Fewer than one in four homeowners are saving for their future care needs, despite more than half fearing they could lose their homes to pay for care in later life, research shows.
A survey commissioned by the Independent Age charity found more than 143,000 older people – more than one-third of the 421,000 currently in residential care – are likely to face costs of £100,000 or more to pay for their care.
In recent years, the government has proposed introducing a cap to prevent people from having to pay such amounts.

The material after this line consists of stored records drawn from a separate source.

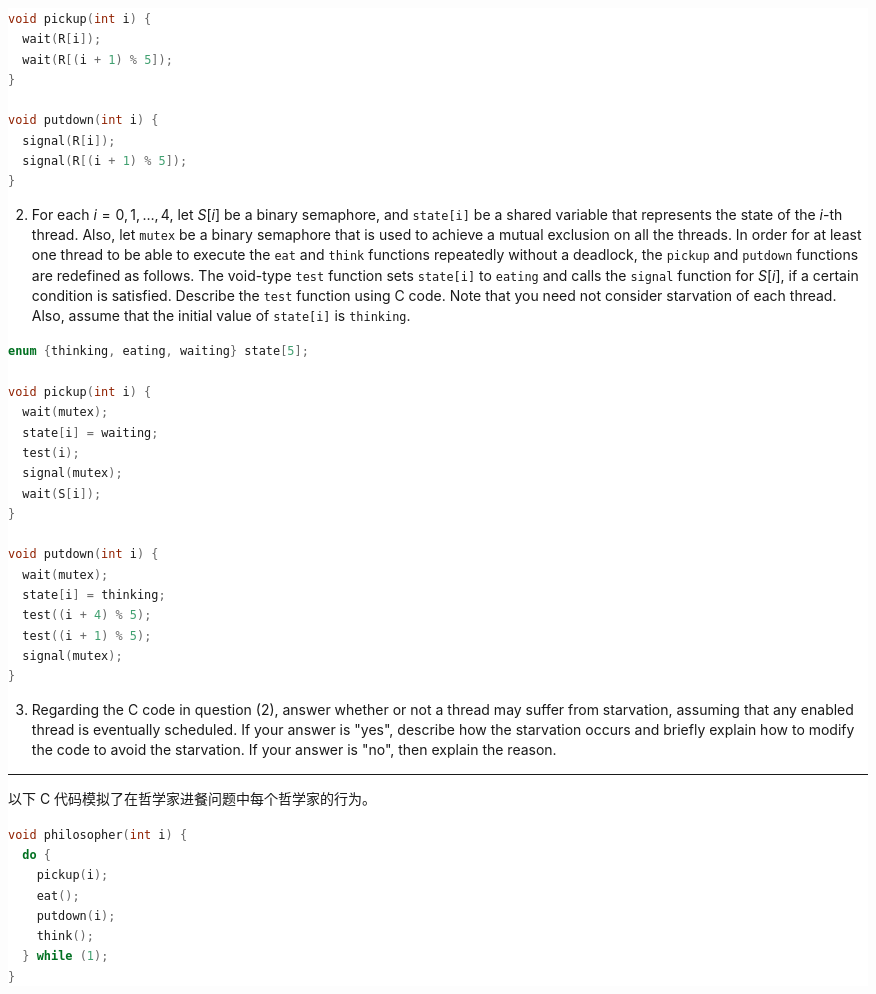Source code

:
 ```c
void pickup(int i) {
  wait(R[i]);
  wait(R[(i + 1) % 5]);
}

void putdown(int i) {
  signal(R[i]);
  signal(R[(i + 1) % 5]);
}
```

2. For each $i = 0, 1, \dots, 4$, let $S[i]$ be a binary semaphore, and `state[i]` be a shared variable that represents the state of the $i$-th thread. Also, let `mutex` be a binary semaphore that is used to achieve a mutual exclusion on all the threads. In order for at least one thread to be able to execute the `eat` and `think` functions repeatedly without a deadlock, the `pickup` and `putdown` functions are redefined as follows. The void-type `test` function sets `state[i]` to `eating` and calls the `signal` function for $S[i]$, if a certain condition is satisfied. Describe the `test` function using C code. Note that you need not consider starvation of each thread. Also, assume that the initial value of `state[i]` is `thinking`.

```c
enum {thinking, eating, waiting} state[5];

void pickup(int i) {
  wait(mutex);
  state[i] = waiting;
  test(i);
  signal(mutex);
  wait(S[i]);
}

void putdown(int i) {
  wait(mutex);
  state[i] = thinking;
  test((i + 4) % 5);
  test((i + 1) % 5);
  signal(mutex);
}
```

3. Regarding the C code in question (2), answer whether or not a thread may suffer from starvation, assuming that any enabled thread is eventually scheduled. If your answer is "yes", describe how the starvation occurs and briefly explain how to modify the code to avoid the starvation. If your answer is "no", then explain the reason.

---

以下 C 代码模拟了在哲学家进餐问题中每个哲学家的行为。

```c
void philosopher(int i) {
  do {
    pickup(i);
    eat();
    putdown(i);
    think();
  } while (1);
}
```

However, separate research by Grant Thornton UK, also commissioned by Independent Age, has revealed a cap would fail the majority of older people in care homes.
Instead, the charity has called on the government to introduce free personal care for everyone.
“Simply put, no one would pay for their care, avoiding up to hundreds of thousands in charges,” George McNamara, the director of policy and influencing at Independent Age, told the Guardian. “Free personal care could be introduced at a similar cost to the government to a cap on care costs.”
He claimed this would remove the unfairness in the health and social care systems, whereby someone who has a long-term health condition like cancer gets all of their treatment for free, while someone who develops dementia will be subject to a means test and may end up spending huge amounts on care for the remainder of their life.
The research shows that if the proposed cap were set too high, many older people in residential care would not live long enough to reach it – the average length of stay in a care home is 22 months.
In addition, most of the proposed caps take no account of “hotel costs” – the non-care related costs of being in care, including food and lodging, which can exceed £100,000 for a lengthy stay in a care home.
However, Caroline Abrahams, Age UK’s charity director, said a cap on care costs would only help a small minority of older people.
“Free personal care sounds great and there are some suggestions it would cost little more than a cap, but we’re not currently convinced it’s really as good as it looks,” she stated. “It would not, for example, help tackle the chronic labour shortage, nor in and of itself improve the quality and sustainability of the care on offer.”